- _What you are asked to do_: If a line of the data below holds the word "SQUARE", list it.

- _Entries supplied_:

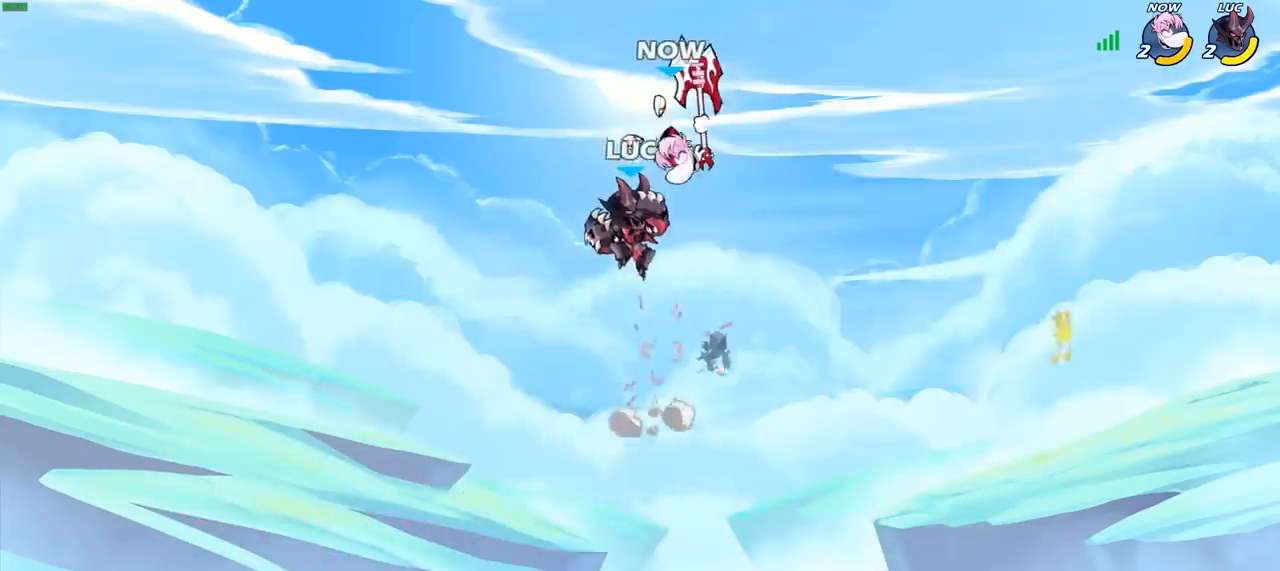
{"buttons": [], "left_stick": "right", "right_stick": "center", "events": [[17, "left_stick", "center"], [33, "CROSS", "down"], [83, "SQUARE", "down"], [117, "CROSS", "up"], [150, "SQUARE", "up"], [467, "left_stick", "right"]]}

--

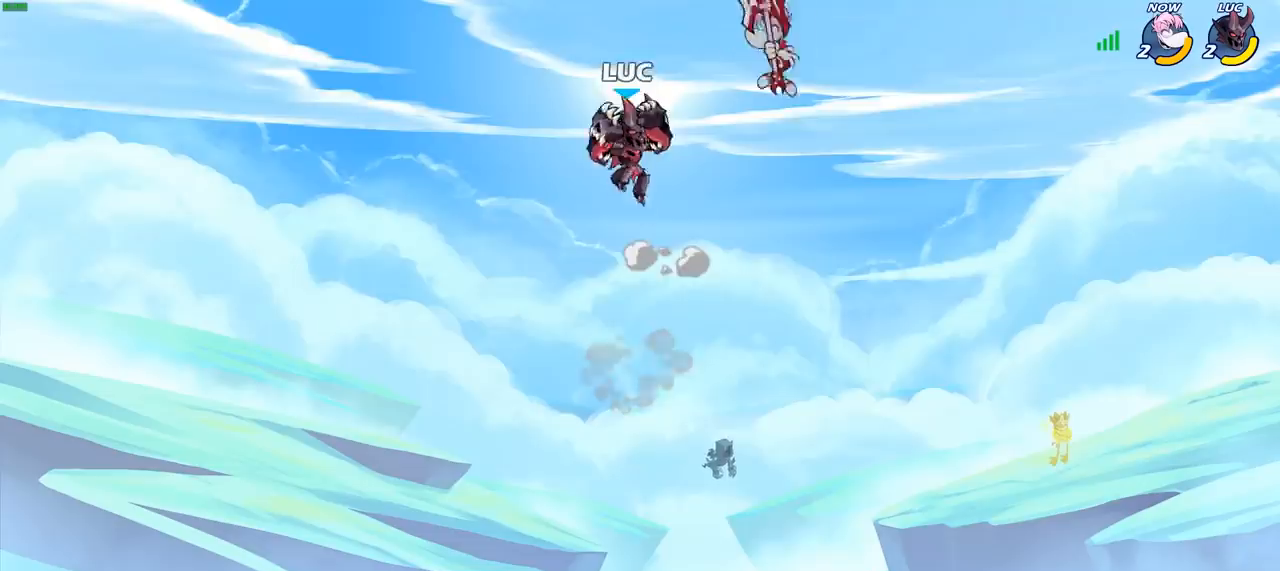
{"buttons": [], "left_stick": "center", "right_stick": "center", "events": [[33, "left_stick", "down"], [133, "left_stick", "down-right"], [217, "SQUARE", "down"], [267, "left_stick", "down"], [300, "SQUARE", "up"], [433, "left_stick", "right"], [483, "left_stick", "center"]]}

---

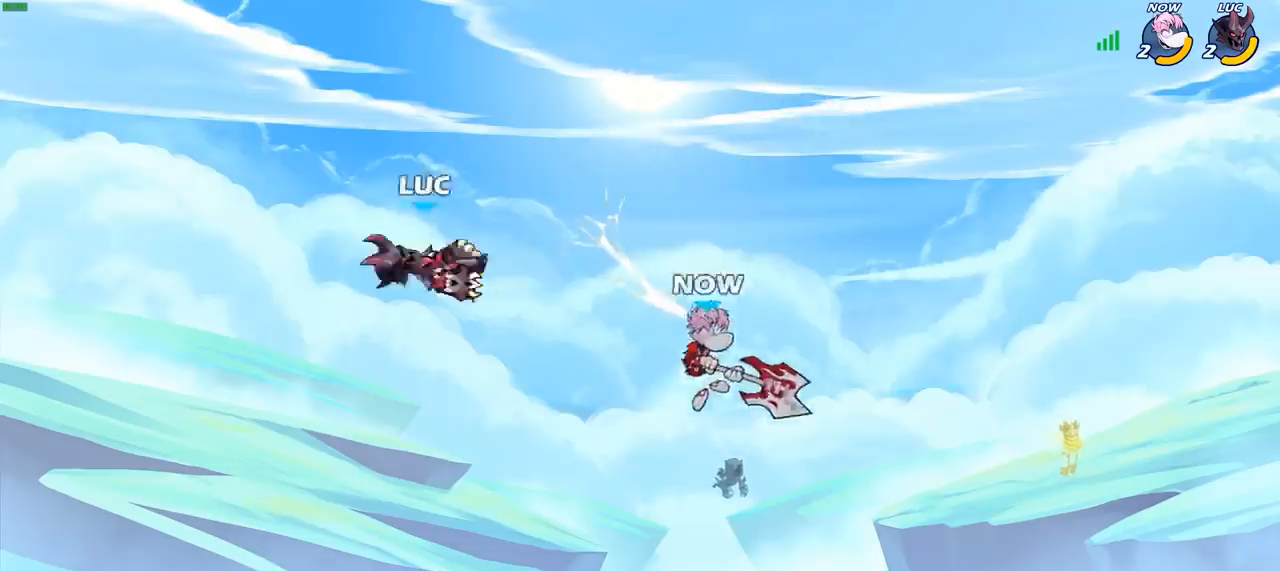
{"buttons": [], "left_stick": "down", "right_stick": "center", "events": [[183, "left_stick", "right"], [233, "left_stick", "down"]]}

- _Output below_:
{"buttons": [], "left_stick": "right", "right_stick": "center", "events": [[17, "left_stick", "center"], [33, "CROSS", "down"], [83, "SQUARE", "down"], [117, "CROSS", "up"], [150, "SQUARE", "up"], [467, "left_stick", "right"]]}
{"buttons": [], "left_stick": "center", "right_stick": "center", "events": [[33, "left_stick", "down"], [133, "left_stick", "down-right"], [217, "SQUARE", "down"], [267, "left_stick", "down"], [300, "SQUARE", "up"], [433, "left_stick", "right"], [483, "left_stick", "center"]]}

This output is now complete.